## Passage provided
┄┄┄┄┄┄
22 These terms appear in other legislation. However, the meaning given in other legislation is dependent upon the relevant context.

23 In purporting to apply what she understood to have been said by Campbell J, the Magistrate seems to have fallen into error. It seems to me that she has either misunderstood or misapplied the observations of Campbell J. Whether or not that be the case, I consider that what was said by Campbell J has little application in this case (“obstructs” appears in a different context).

24 The word “obstructs” has to be read and construed in the particular context it has in the Act. As s54(1)(b) contains both “hinders” and “obstructs”, it seems clear that the legislature had in mind creating separate and distinct offences.

25 It may be thought that “hinders” was the most appropriate of the two in the circumstances of the present case. Be that as it may, I put that consideration aside.

26 In construing “hinders” and “obstructs”, the Court also has to have regard to the content of subsection (1)(c) (which is intended to create another separate and distinct offence) and to other provisions of the Act.

27 Section 54 appears in Part 5 of the Act (which is headed “Noxious weed control officers and advisory committees”). It is one of a number of provisions which are intended to assist officers in the performance of statutory functions.

28 Counsel for the defendant has referred to Towse v Bradley (1985) 14 A Crim R 408. The judgment of Blackburn CJ in that case came to consider a charge of hindering police under the Australian Federal Police Act 1979.

29 At pp 412-413, the following was said:-

          I wish to guard against the inference that my conclusion in this case contravenes the accepted principle that mere inaction – doing or saying nothing at all – does not amount to hindrance under statutory provisions such as the one in question here. That principle is of course correct. At 530, 531 of Leonard v Morris Bray CJ said: "Some overt act is required and mere inaction cannot amount to hindering." His Honour proceeded to give an example from the case of O'Hair v Killian (1971) 1 SASR 1. The example given from that case was of the leader of a protest march who in the first place gave directions to the marchers which were contrary to later orders lawfully given by police. The failure by the leader, after the police orders had been given, to countermand the instructions earlier given by him was said not to be a hindrance of the police. With this contention I respectfully agree; but the words "some overt act" are in my opinion inadequate if they do not cover deliberate non-compliance with a reasonable direction to move in order to allow the execution of the constable's duty. I imagine the case of a person who is sitting in a chair in front of a cupboard, and refuses to move so as to allow police executing a search warrant to open the door of the cupboard. To hold that such a refusal would not be hindering the police within the meaning of this section would merely be to encourage or necessitate the application of physical force by the police to such person to allow them to open the cupboard door. It would be absurd if the law were to be such as to necessitate the application of physical force in such a case, with no criminal sanction for anything short of physical resistance to such force. The legislation should be so construed as to discourage, not to encourage, the application of physical force. The facts of this case are not different in kind.
┄┄┄┄┄┄
## Complete the following
(a) According to the judgment excerpt, under which Act was the charge of hindering police in Towse v Bradley brought?
(b) Copy the stretch of the judgment excerpt from "25 It may be" through "of the Act.", putting "point" wherever "consideration" appears.

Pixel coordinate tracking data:
┄┄┄┄┄┄
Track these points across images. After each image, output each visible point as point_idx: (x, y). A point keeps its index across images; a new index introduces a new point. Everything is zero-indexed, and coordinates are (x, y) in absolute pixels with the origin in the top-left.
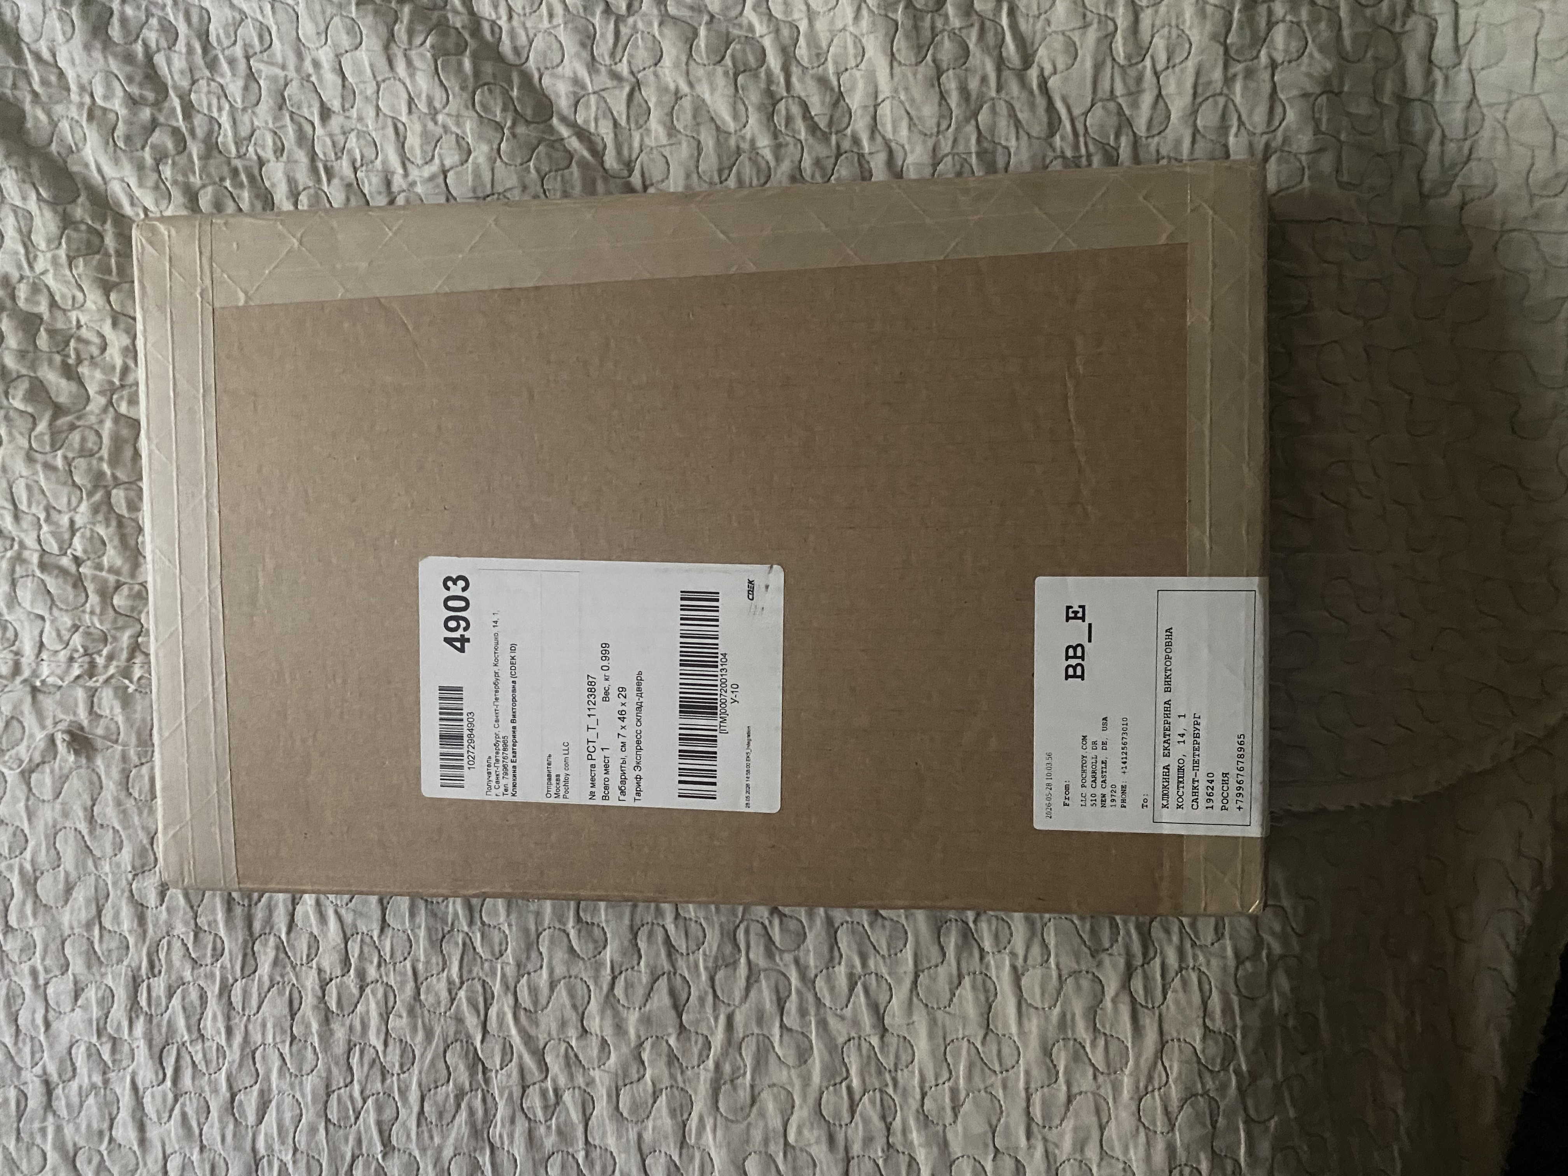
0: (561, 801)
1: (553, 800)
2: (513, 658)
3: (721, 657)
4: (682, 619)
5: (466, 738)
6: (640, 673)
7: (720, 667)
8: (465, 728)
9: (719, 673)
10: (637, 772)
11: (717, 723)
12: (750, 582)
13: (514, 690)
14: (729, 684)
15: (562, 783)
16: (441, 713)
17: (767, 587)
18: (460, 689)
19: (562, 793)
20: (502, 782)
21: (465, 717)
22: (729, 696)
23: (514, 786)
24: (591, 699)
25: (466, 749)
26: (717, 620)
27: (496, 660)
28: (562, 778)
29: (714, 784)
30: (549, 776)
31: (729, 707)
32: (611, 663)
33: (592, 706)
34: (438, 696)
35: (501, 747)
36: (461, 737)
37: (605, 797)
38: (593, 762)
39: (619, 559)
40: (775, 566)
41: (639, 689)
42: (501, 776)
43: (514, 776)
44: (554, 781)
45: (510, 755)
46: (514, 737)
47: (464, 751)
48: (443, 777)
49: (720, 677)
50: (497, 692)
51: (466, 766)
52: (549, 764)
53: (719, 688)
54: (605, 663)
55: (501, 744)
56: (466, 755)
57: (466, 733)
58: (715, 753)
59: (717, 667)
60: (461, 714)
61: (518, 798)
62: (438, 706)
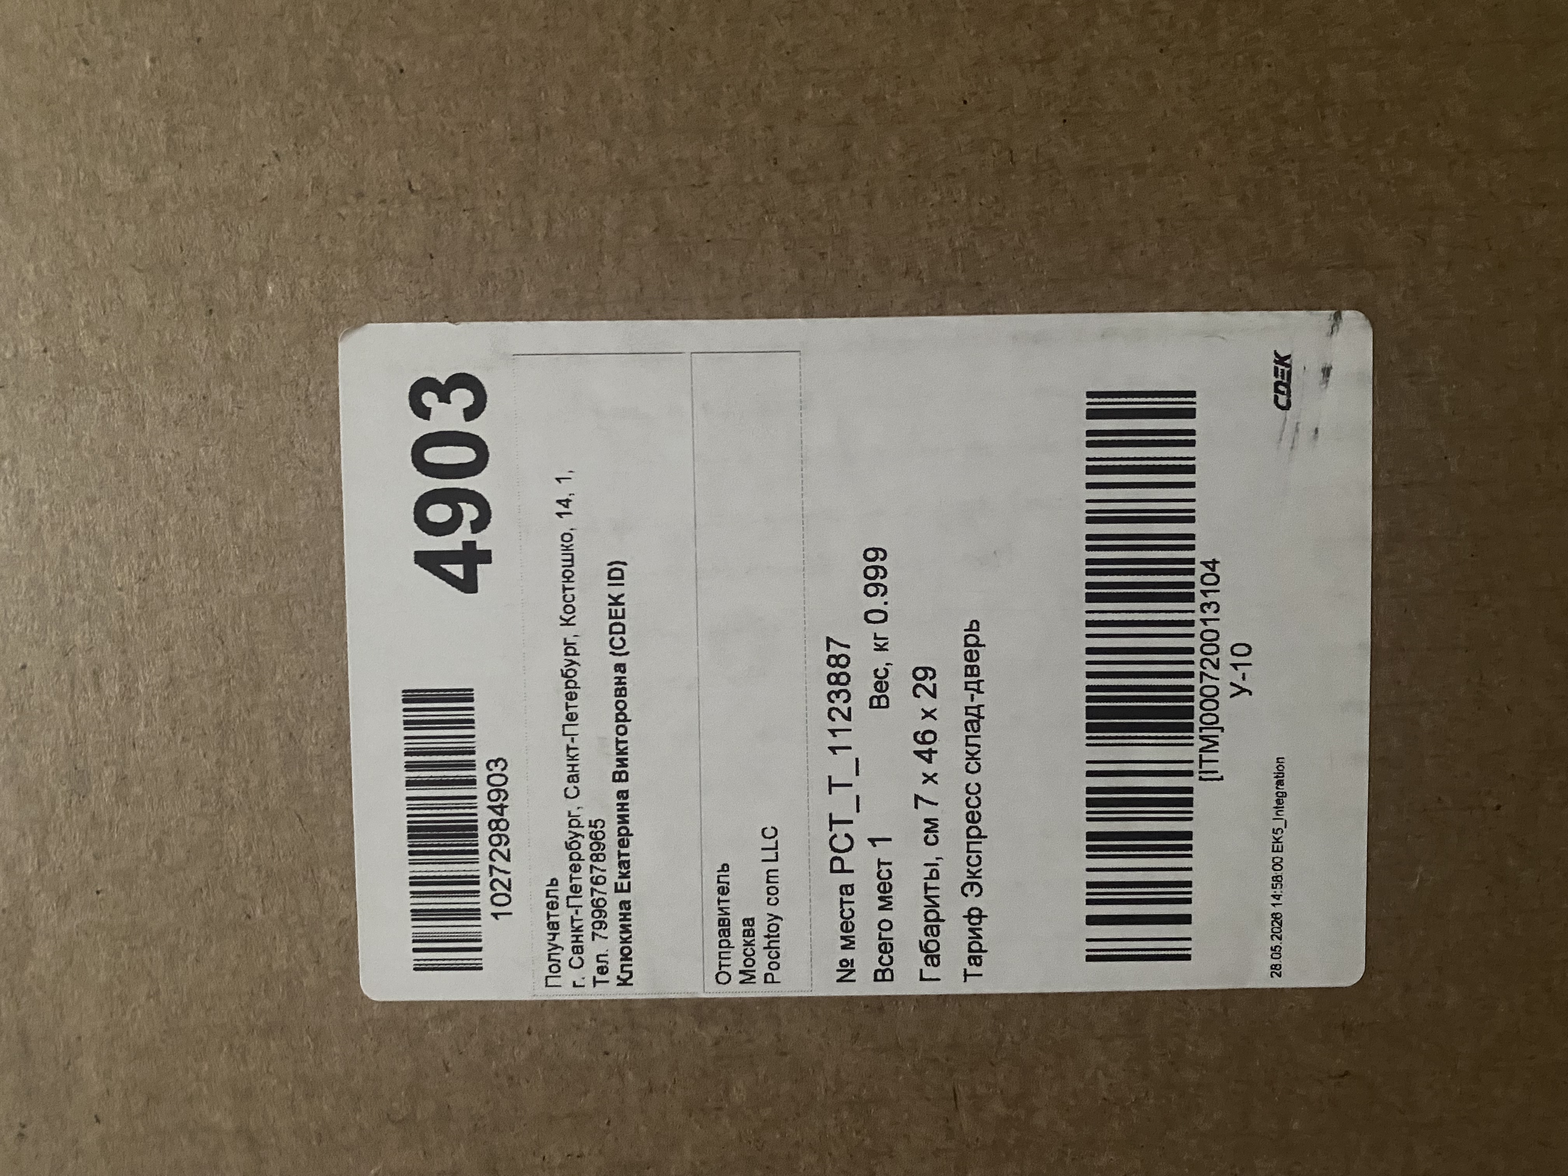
0: (758, 990)
1: (735, 990)
2: (616, 601)
3: (1200, 570)
4: (1090, 470)
5: (484, 833)
6: (974, 627)
7: (1200, 599)
8: (482, 802)
9: (1197, 616)
10: (972, 901)
11: (1192, 753)
12: (1281, 360)
13: (621, 690)
14: (1225, 644)
15: (760, 941)
16: (409, 767)
17: (1327, 371)
18: (466, 695)
19: (761, 969)
20: (591, 949)
21: (480, 773)
22: (1225, 676)
23: (626, 957)
24: (839, 703)
25: (484, 863)
26: (1191, 470)
27: (569, 605)
28: (760, 930)
29: (1186, 919)
30: (724, 926)
31: (1228, 707)
32: (894, 602)
33: (840, 723)
34: (400, 717)
35: (585, 852)
36: (470, 830)
37: (883, 974)
38: (846, 879)
39: (912, 310)
40: (1347, 314)
41: (972, 670)
42: (587, 931)
43: (625, 929)
44: (737, 938)
45: (612, 874)
46: (623, 819)
47: (481, 869)
48: (422, 945)
49: (1199, 627)
50: (571, 697)
51: (487, 909)
52: (723, 891)
53: (1197, 657)
54: (876, 603)
55: (586, 842)
56: (485, 880)
57: (484, 816)
58: (1188, 835)
59: (1190, 598)
60: (471, 765)
61: (638, 991)
62: (402, 746)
┄┄┄┄┄┄
## Answers for the tasks
(a) The Australian Federal Police Act 1979.

(b)
25 It may be thought that “hinders” was the most appropriate of the two in the circumstances of the present case. Be that as it may, I put that point aside.

26 In construing “hinders” and “obstructs”, the Court also has to have regard to the content of subsection (1)(c) (which is intended to create another separate and distinct offence) and to other provisions of the Act.